#### [TASK OBJECTIVE]
Word for word, copy the line that contains "vfov_deg: 8.5" and each line after it in the data below. Pictures stay out of the copy.

Source records:
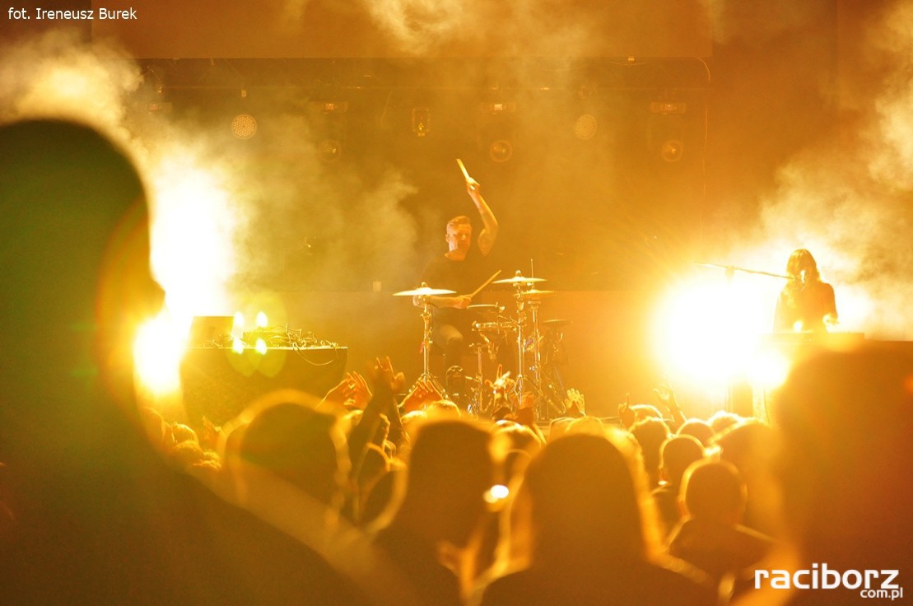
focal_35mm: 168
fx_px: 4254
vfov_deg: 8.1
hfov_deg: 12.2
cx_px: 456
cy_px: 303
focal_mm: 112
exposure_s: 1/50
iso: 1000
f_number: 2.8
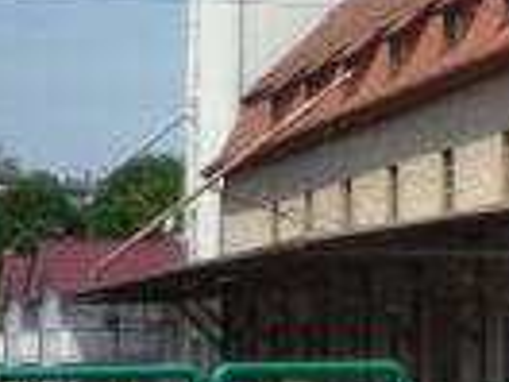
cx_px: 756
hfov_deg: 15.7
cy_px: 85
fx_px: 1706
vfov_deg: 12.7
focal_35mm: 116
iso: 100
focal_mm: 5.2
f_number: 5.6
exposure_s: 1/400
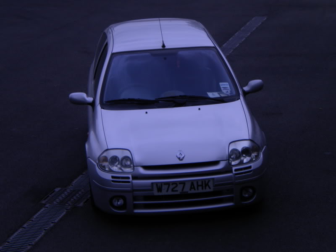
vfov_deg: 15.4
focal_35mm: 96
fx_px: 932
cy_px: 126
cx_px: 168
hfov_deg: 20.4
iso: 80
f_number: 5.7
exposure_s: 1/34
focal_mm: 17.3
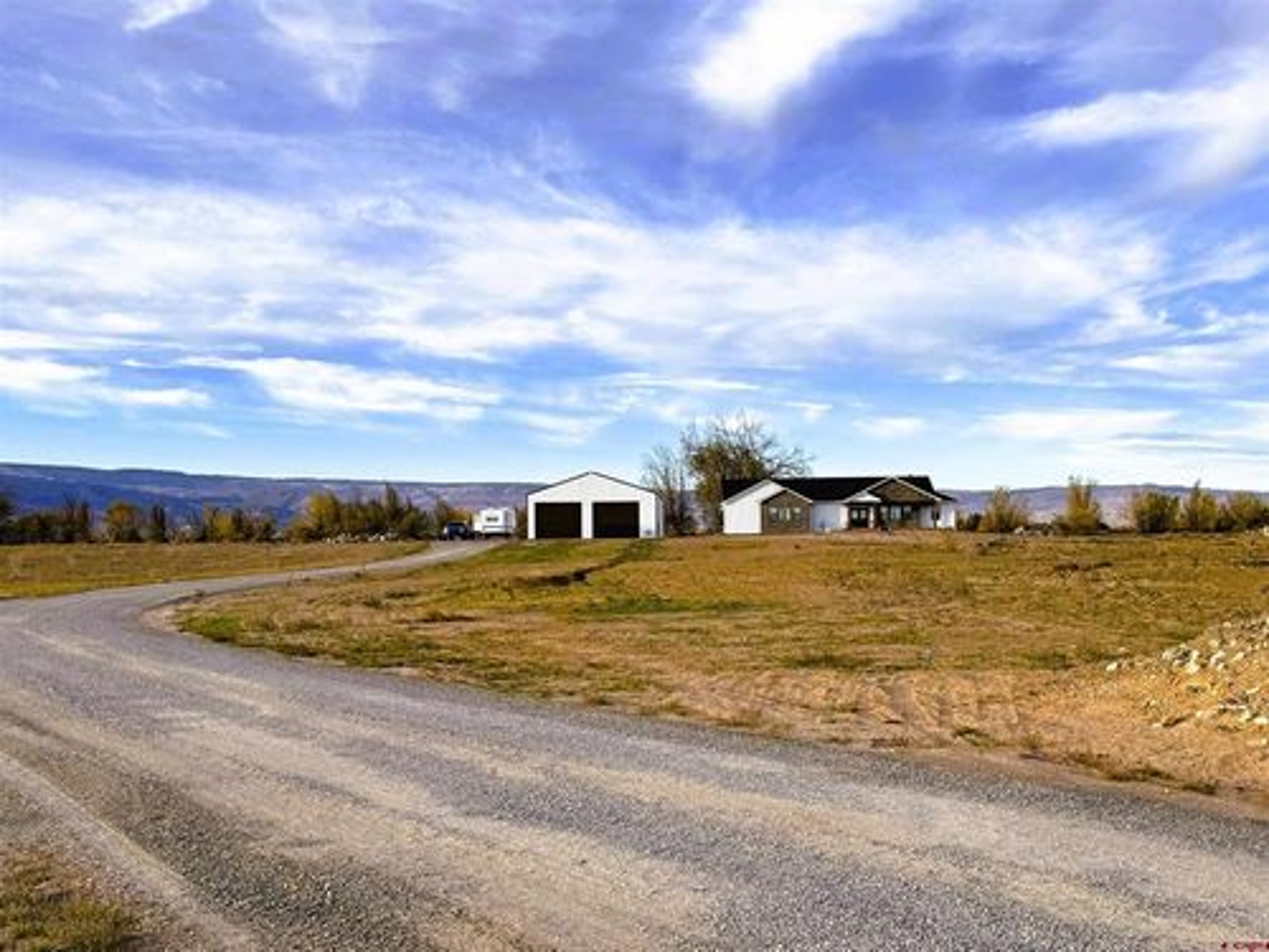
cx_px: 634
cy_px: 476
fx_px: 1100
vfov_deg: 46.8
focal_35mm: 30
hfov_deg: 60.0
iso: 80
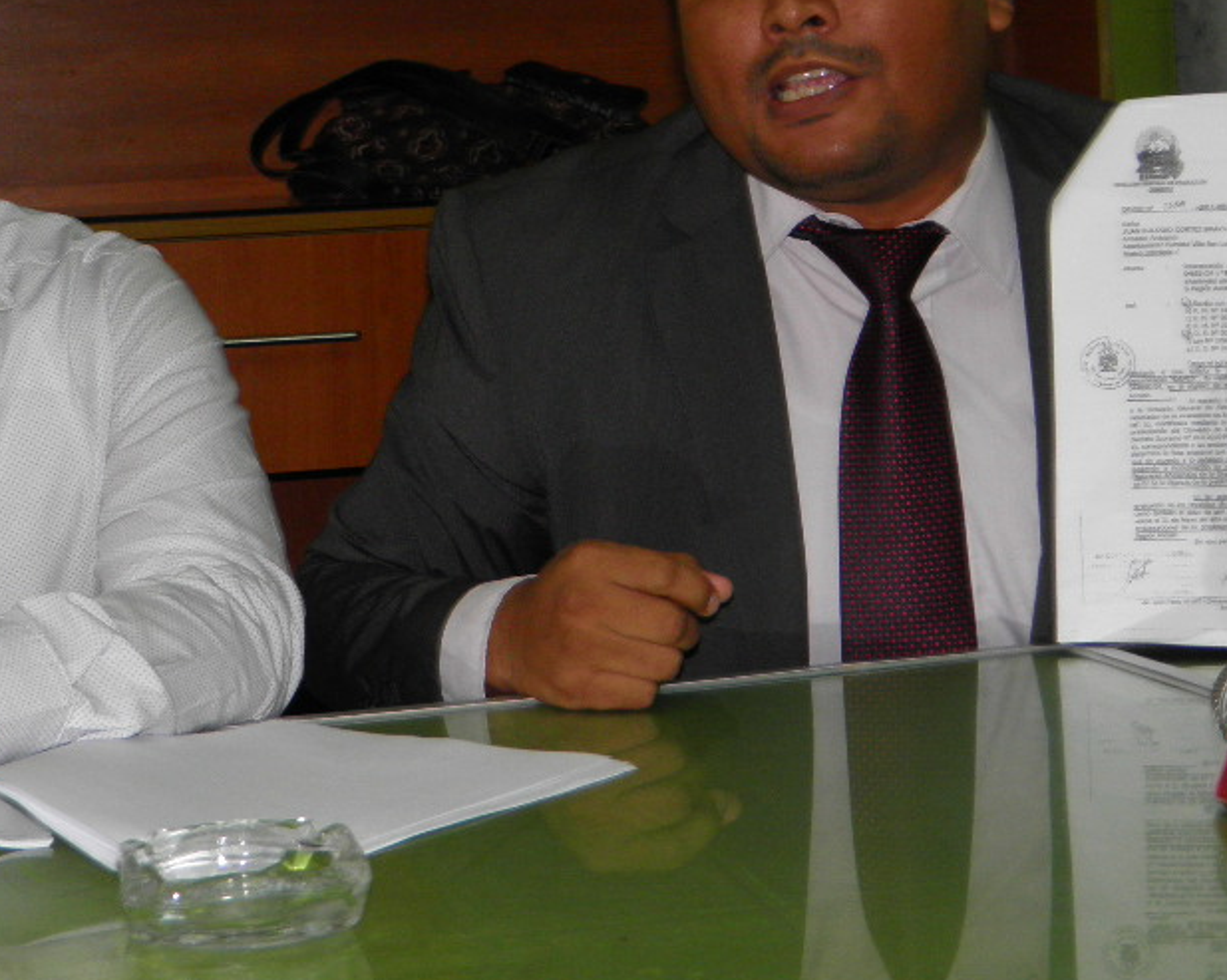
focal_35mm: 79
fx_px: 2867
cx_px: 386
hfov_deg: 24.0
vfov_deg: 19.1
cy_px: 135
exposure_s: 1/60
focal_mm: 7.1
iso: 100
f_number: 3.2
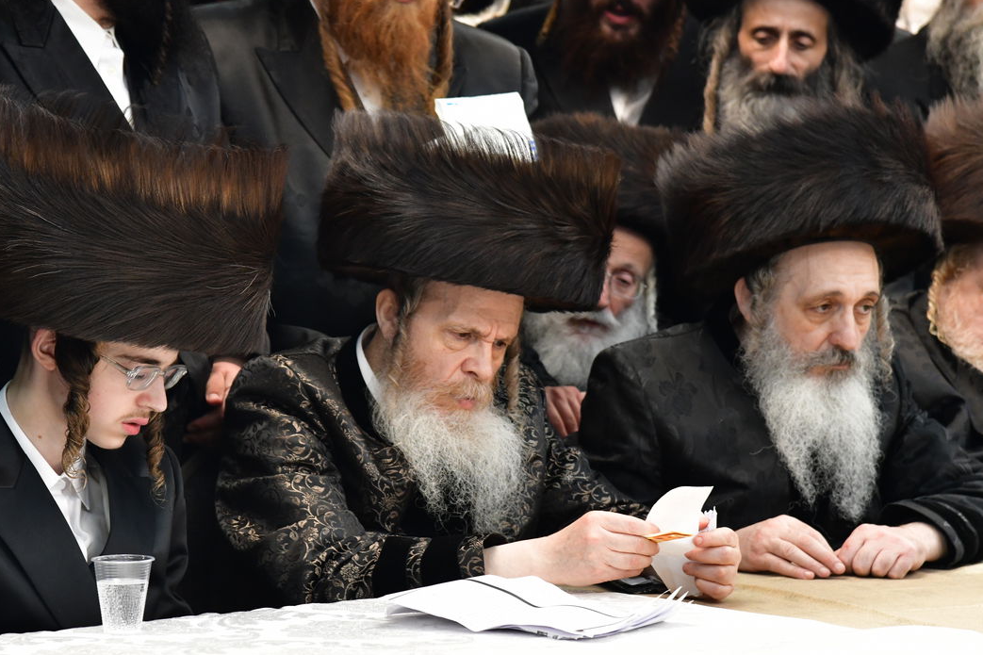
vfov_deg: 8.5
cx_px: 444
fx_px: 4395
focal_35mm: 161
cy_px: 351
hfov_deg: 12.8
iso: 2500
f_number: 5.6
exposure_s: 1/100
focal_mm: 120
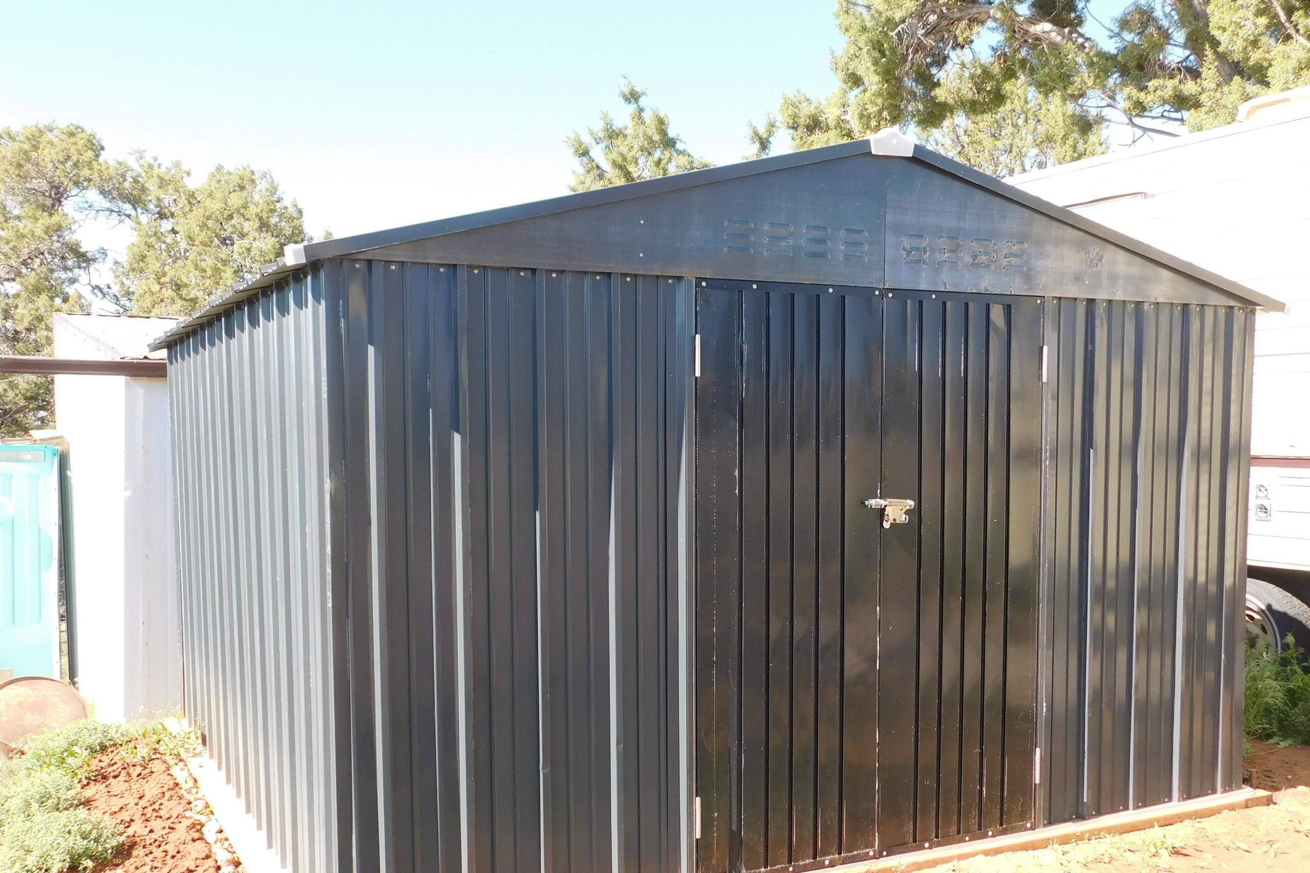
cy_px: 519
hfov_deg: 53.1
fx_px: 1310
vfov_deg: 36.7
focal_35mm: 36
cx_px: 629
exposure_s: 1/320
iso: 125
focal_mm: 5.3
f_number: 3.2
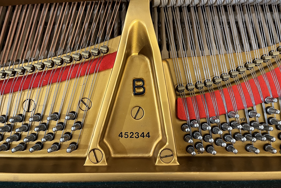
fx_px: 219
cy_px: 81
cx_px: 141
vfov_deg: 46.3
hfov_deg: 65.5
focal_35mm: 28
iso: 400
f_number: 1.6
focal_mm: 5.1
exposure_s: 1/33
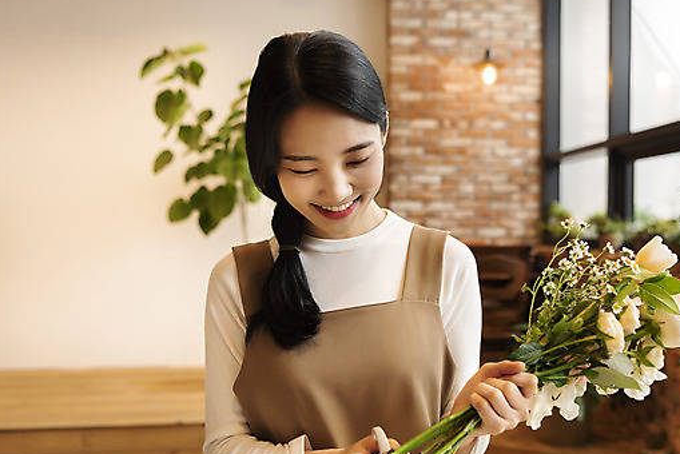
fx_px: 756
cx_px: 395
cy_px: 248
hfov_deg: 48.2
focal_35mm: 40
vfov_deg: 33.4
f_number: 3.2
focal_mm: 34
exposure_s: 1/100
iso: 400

#### [THE COMPLETED TASK]
vfov_deg: 8.5
cx_px: 444
fx_px: 4395
focal_35mm: 161
cy_px: 351
hfov_deg: 12.8
iso: 2500
f_number: 5.6
exposure_s: 1/100
focal_mm: 120
cy_px: 519
hfov_deg: 53.1
fx_px: 1310
vfov_deg: 36.7
focal_35mm: 36
cx_px: 629
exposure_s: 1/320
iso: 125
focal_mm: 5.3
f_number: 3.2
fx_px: 219
cy_px: 81
cx_px: 141
vfov_deg: 46.3
hfov_deg: 65.5
focal_35mm: 28
iso: 400
f_number: 1.6
focal_mm: 5.1
exposure_s: 1/33
fx_px: 756
cx_px: 395
cy_px: 248
hfov_deg: 48.2
focal_35mm: 40
vfov_deg: 33.4
f_number: 3.2
focal_mm: 34
exposure_s: 1/100
iso: 400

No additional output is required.